Working with Excel Files with the Script Task

Applies to: SQL Server SSIS Integration Runtime in Azure Data Factory

Integration Services provides the Excel connection manager, Excel source, and Excel destination for working with data stored in spreadsheets in the Microsoft Excel file format. The techniques described in this topic use the Script task to obtain information about available Excel databases (workbook files) and tables (worksheets and named ranges).

Important

For detailed info about connecting to Excel files, and about limitations and known issues for loading data from or to Excel files, see Load data from or to Excel with SQL Server Integration Services (SSIS).

Tip

If you want to create a task that you can reuse across multiple packages, consider using the code in this Script task sample as the starting point for a custom task. For more information, see Developing a Custom Task.

Configuring a Package to Test the Samples

You can configure a single package to test all the samples in this topic. The samples use many of the same package variables and the same .NET Framework classes.

To configure a package for use with the examples in this topic

  1. Create a new Integration Services project in SQL Server Data Tools (SSDT) and open the default package for editing.

  2. Variables. Open the Variables window and define the following variables:

    • ExcelFile, of type String. Enter the complete path and filename to an existing Excel workbook.

    • ExcelTable, of type String. Enter the name of an existing worksheet or named range in the workbook named in the value of the ExcelFile variable. This value is case-sensitive.
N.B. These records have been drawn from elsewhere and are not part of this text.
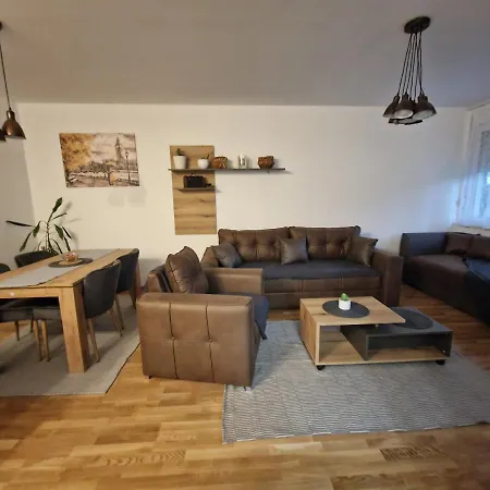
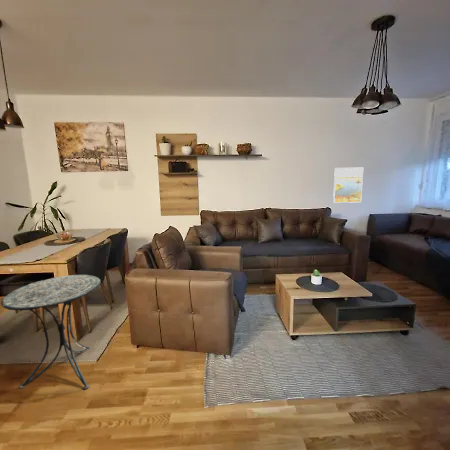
+ side table [0,274,102,390]
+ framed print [332,167,364,204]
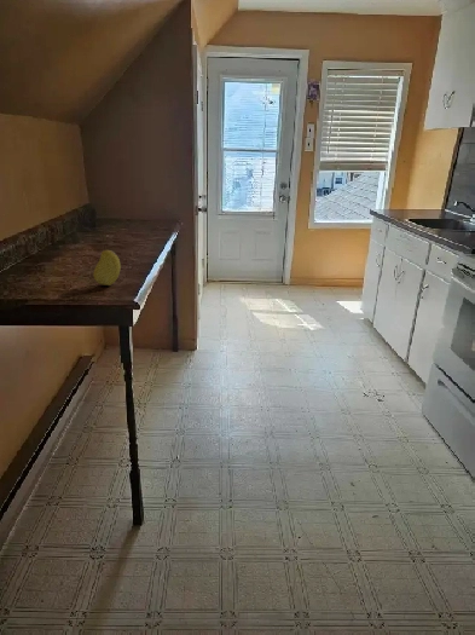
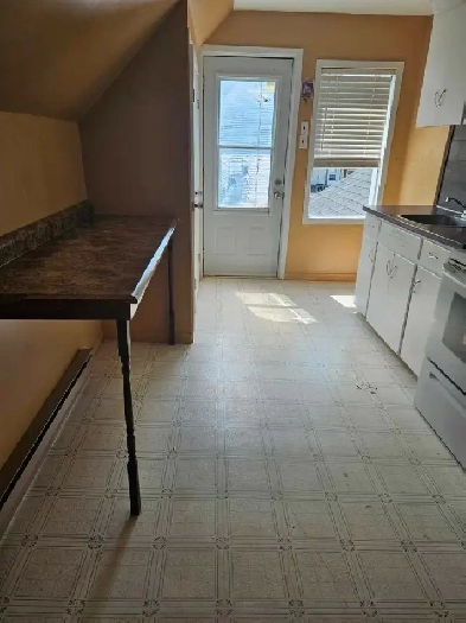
- fruit [93,249,122,287]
    • ExcelFileExists, of type Boolean.

    • ExcelTableExists, of type Boolean.

    • ExcelFolder, of type String. Enter the complete path of a folder that contains at least one Excel workbook.

    • ExcelFiles, of type Object.

    • ExcelTables, of type Object.

  3. Imports statements. Most of the code samples require you to import one or both of the following .NET Framework namespaces at the top of your script file:

    • System.IO, for file system operations.
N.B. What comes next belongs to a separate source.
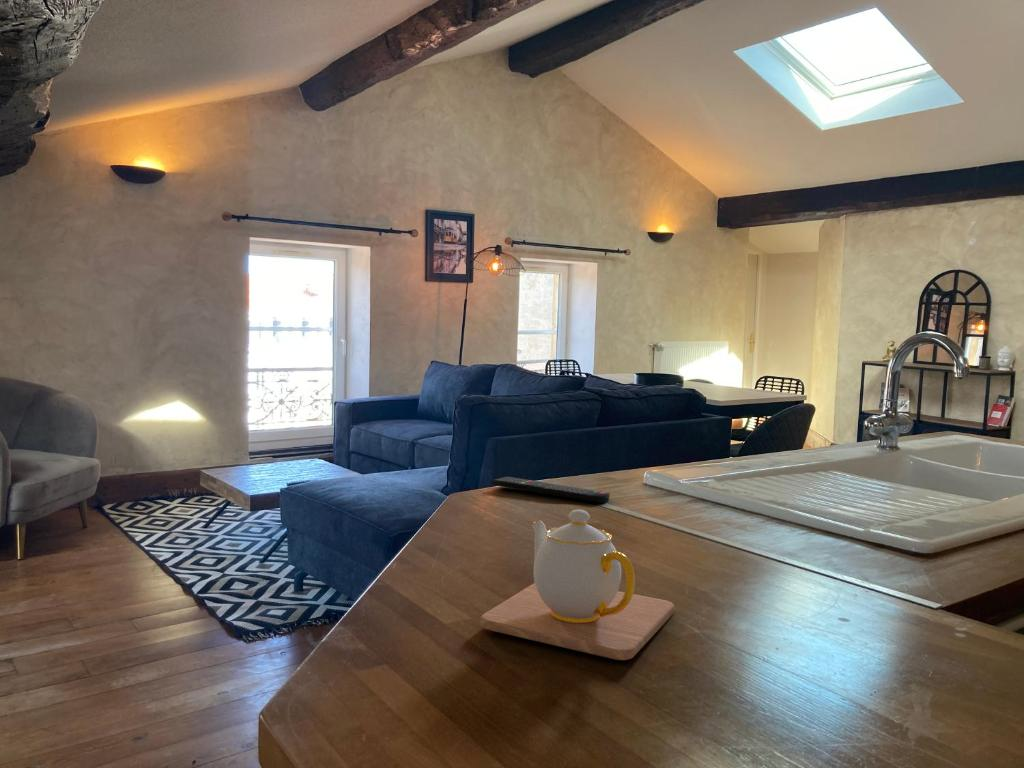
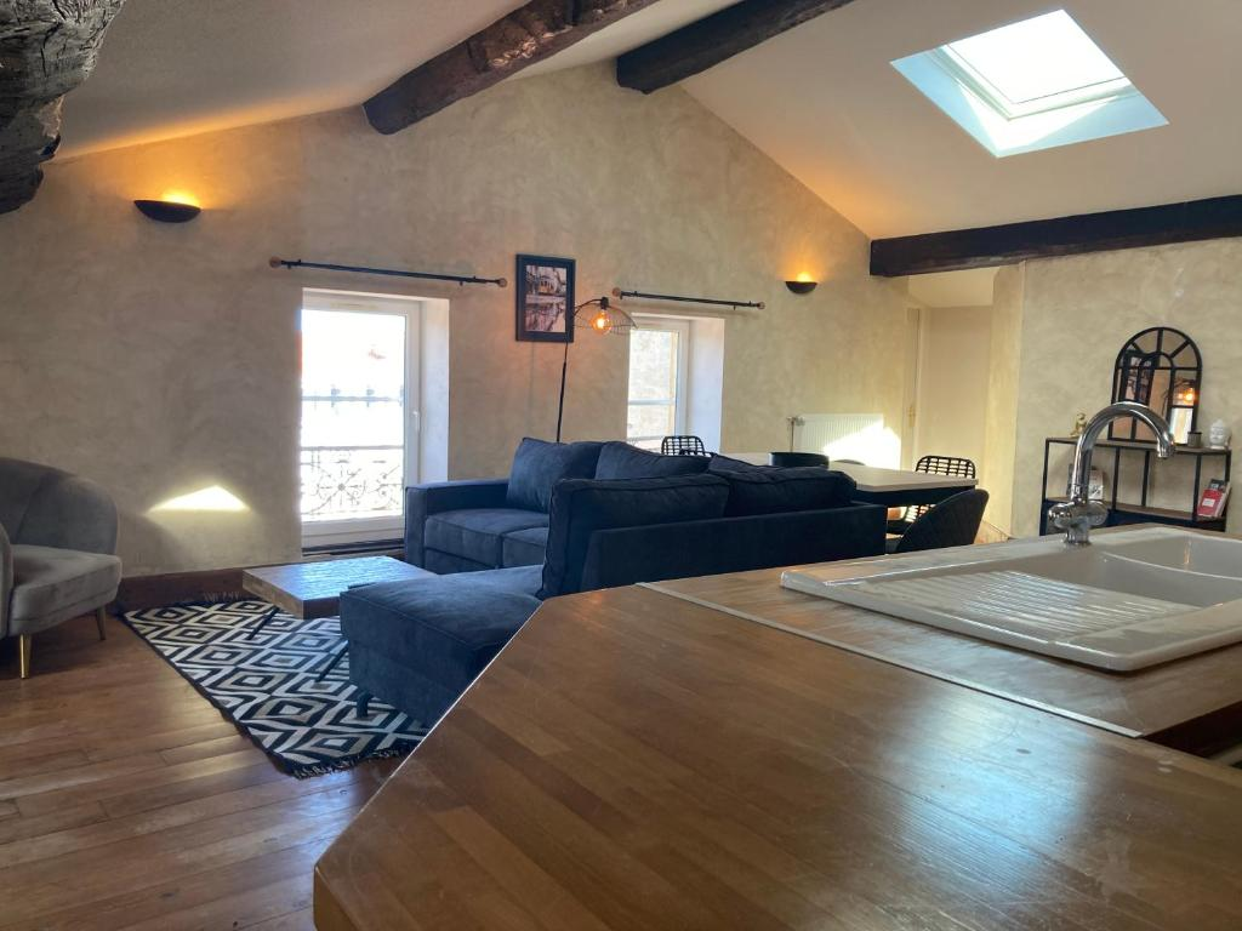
- remote control [491,476,611,504]
- teapot [480,509,675,661]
    • System.Data.OleDb, to open Excel files as data sources.

  4. References. The code samples that read schema information from Excel files require an additional reference in the script project to the System.Xml namespace.

  5. Set the default scripting language for the Script component by using the Scripting language option on the General page of the Options dialog box. For more information, see General Page.
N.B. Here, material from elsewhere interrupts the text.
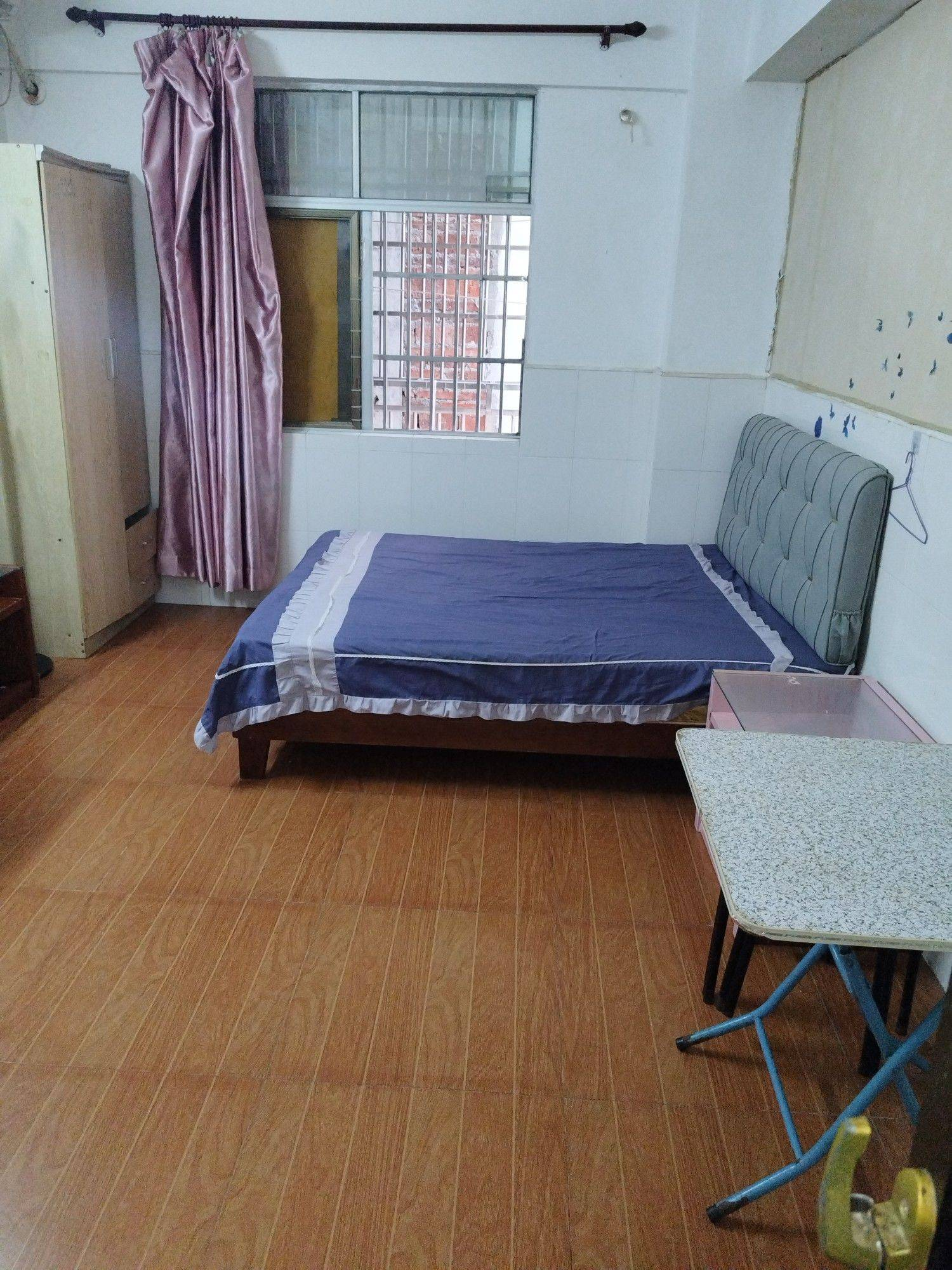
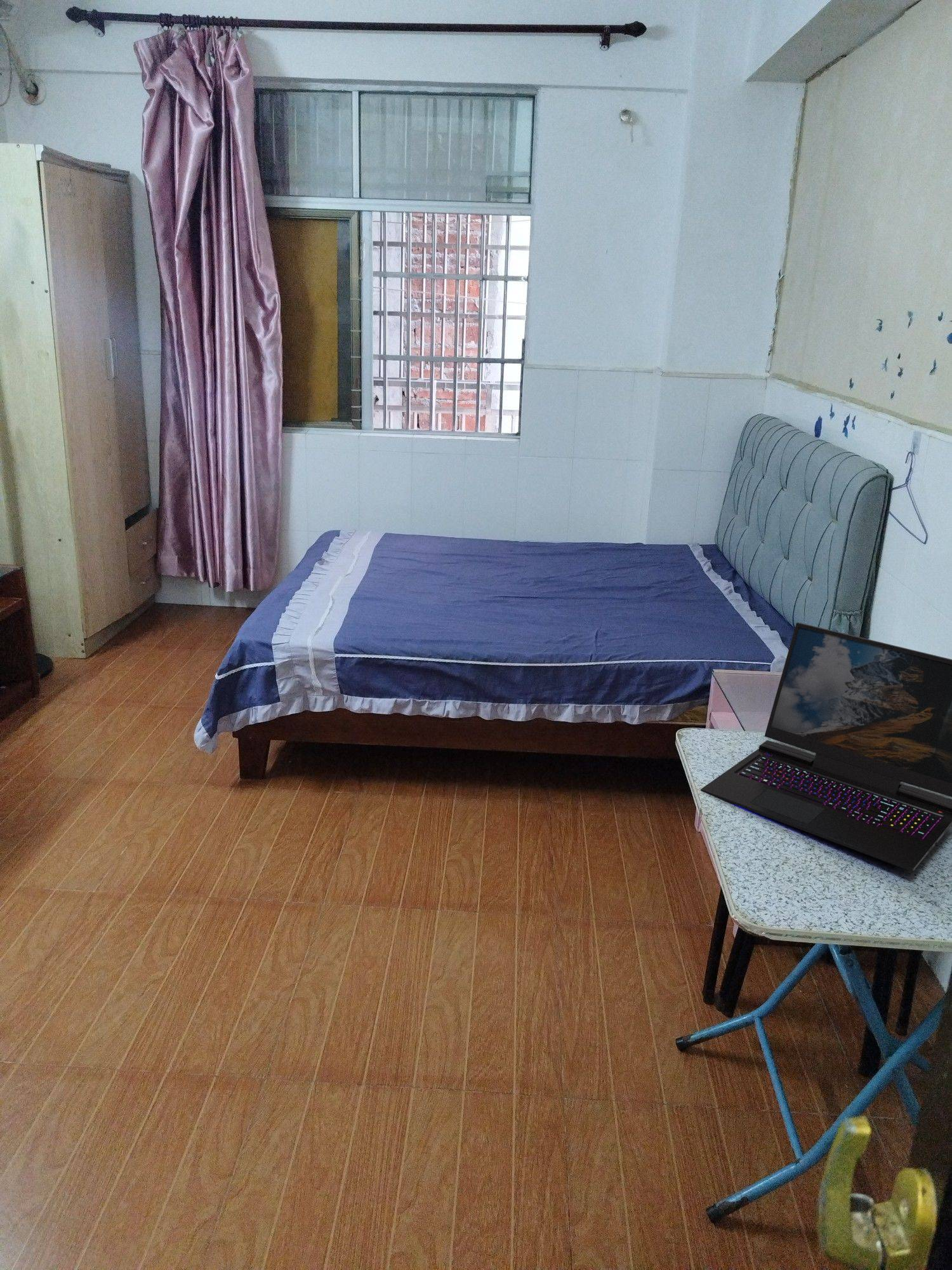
+ laptop [700,622,952,872]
Example 1 Description: Check Whether an Excel File Exists

This example determines whether the Excel workbook file specified in the ExcelFile variable exists, and then sets the Boolean value of the ExcelFileExists variable to the result. You can use this Boolean value for branching in the workflow of the package.

To configure this Script Task example

  1. Add a new Script task to the package and change its name to ExcelFileExists.

  2. In the Script Task Editor, on the Script tab, click ReadOnlyVariables and enter the property value using one of the following methods:

    • Type ExcelFile.

      -or-

    • Click the ellipsis (...) button next to the property field, and in the Select variables dialog box, select the ExcelFile variable.

  3. Click ReadWriteVariables and enter the property value using one of the following methods:

    • Type ExcelFileExists.

      -or-

    • Click the ellipsis (...) button next to the property field, and in the Select variables dialog box, select the ExcelFileExists variable.

  4. Click Edit Script to open the script editor.

  5. Add an Imports statement for the System.IO namespace at the top of the script file.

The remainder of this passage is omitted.